Current regulatory options either entrench bad leadership or stop funding for research and development, Dr Matthew Cole, from the University of Exeter Law School said at an online Parliamentary event in Parliament today.
The prohibition of takeover defences – where a company at risk of being taken over cannot stop this from happening – could be one of the reasons why productivity growth, often associated with higher levels of spending on research and development, is much lower in Britain than other nations, Dr Cole believes.
Dr Cole told those at the event takeover defences should be allowed in some circumstances because the current regulations lead to sub-optimal economic outcomes such as inefficient companies. The constant threat of a takeover means the jobs of those on the board are at risk if dividends or share prices drop, so instead the board focuses on producing short-term results at the expense of the long term.
Dr Cole said: “The UK has been in the grip of a productivity growth slow down for over ten years. Growth has been almost zero. The UK economy is currently suffering due to COVID-19 and the Withdrawal Agreement with the EU is due to expire at the end of 2020. It is therefore imperative that the UK’s businesses are able to invest for the long-term in order to boost productivity growth and stay competitive in the world economy.
“Current UK takeover rules make it difficult for company boards to invest for the long-term benefit of their company. This may explain why the UK struggles to match comparable nations in terms of research and development spending, which is linked to greater productivity growth.
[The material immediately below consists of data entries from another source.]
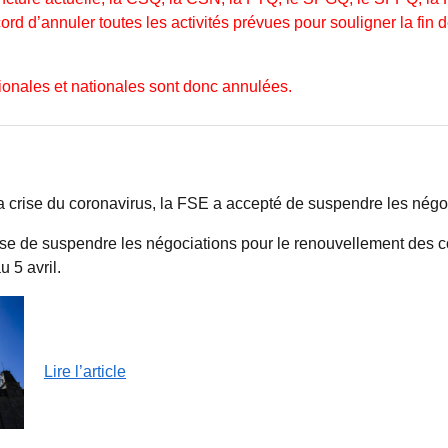
d d’annuler toutes les activités prévues pour souligner la fin 
gionales et nationales sont donc annulées.
a crise du coronavirus, la FSE a accepté de suspendre les négoc
e de suspendre les négociations pour le renouvellement des co
u 5 avril.
Lire l’article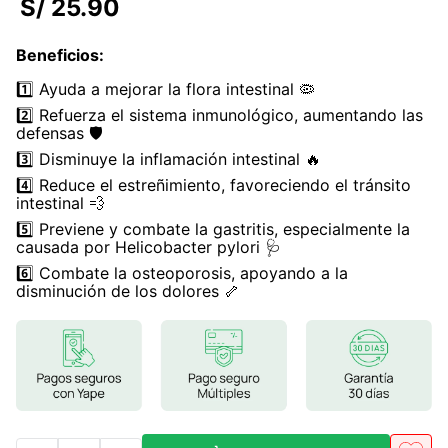
S/
25
.
90
7
.
magnesio
Beneficios
:
8
.
melena leon
1️⃣ Ayuda a mejorar la flora intestinal 🦠
9
.
stevia
2️⃣ Refuerza el sistema inmunológico, aumentando las
defensas 🛡️
10
.
proteina
3️⃣ Disminuye la inflamación intestinal 🔥
4️⃣ Reduce el estreñimiento, favoreciendo el tránsito
intestinal 💨
5️⃣ Previene y combate la gastritis, especialmente la
causada por Helicobacter pylori 🩺
6️⃣ Combate la osteoporosis, apoyando a la
disminución de los dolores 🦴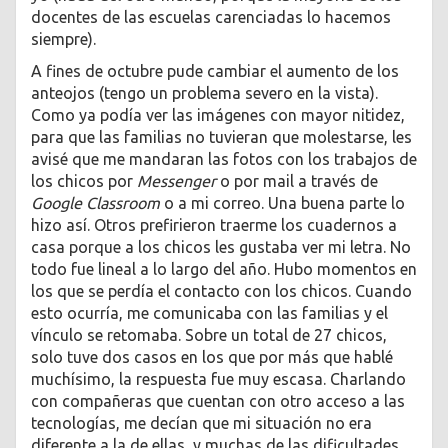
docentes de las escuelas carenciadas lo hacemos
siempre).
A fines de octubre pude cambiar el aumento de los
anteojos (tengo un problema severo en la vista).
Como ya podía ver las imágenes con mayor nitidez,
para que las familias no tuvieran que molestarse, les
avisé que me mandaran las fotos con los trabajos de
los chicos por
Messenger
o por mail a través de
Google Classroom
o a mi correo. Una buena parte lo
hizo así. Otros prefirieron traerme los cuadernos a
casa porque a los chicos les gustaba ver mi letra. No
todo fue lineal a lo largo del año. Hubo momentos en
los que se perdía el contacto con los chicos. Cuando
esto ocurría, me comunicaba con las familias y el
vínculo se retomaba. Sobre un total de 27 chicos,
solo tuve dos casos en los que por más que hablé
muchísimo, la respuesta fue muy escasa. Charlando
con compañeras que cuentan con otro acceso a las
tecnologías, me decían que mi situación no era
diferente a la de ellas, y muchas de las dificultades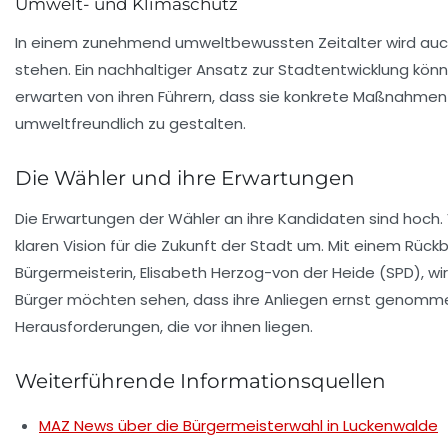
Umwelt- und Klimaschutz
In einem zunehmend umweltbewussten Zeitalter wird a
stehen. Ein nachhaltiger Ansatz zur Stadtentwicklung könnt
erwarten von ihren Führern, dass sie konkrete Maßnahme
umweltfreundlich zu gestalten.
Die Wähler und ihre Erwartungen
Die Erwartungen der Wähler an ihre Kandidaten sind hoch.
klaren Vision für die Zukunft der Stadt um. Mit einem Rüc
Bürgermeisterin,
Elisabeth Herzog-von der Heide
(SPD), wi
Bürger möchten sehen, dass ihre Anliegen ernst genommen
Herausforderungen, die vor ihnen liegen.
Weiterführende Informationsquellen
MAZ News über die Bürgermeisterwahl in Luckenwalde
“The current regulations dis-incentivises long-term investment in research and development, as such investment diverts funds away from dividends and lower dividends mean lower share prices and greater likelihood of a takeover. This disincentive needs to be removed.”
Dr Cole said if takeovers defences were allowed they must be time limited for a specific number of years to ensure if management fails to deliver, once the period has expired, they can be removed and replaced by more efficient managers. The defence period must be approved by shareholders and be used to encourage investment. This ensures that boards are not able to use defences just to protect their position.
Dr Cole suggests the current regulator the Takeover Panel could make reforms or the law could be amended, to allow time limited takeover defences to be ‘pitched’ to investors who can chose to grant the company a period of time, free from the threat of hostile takeovers, to invest capital in specific projects.
Pitches should be scrutinised by independent third parties such as a merchant bank so that they can report to investors whether the projections and figures provided are reasonable and realistic.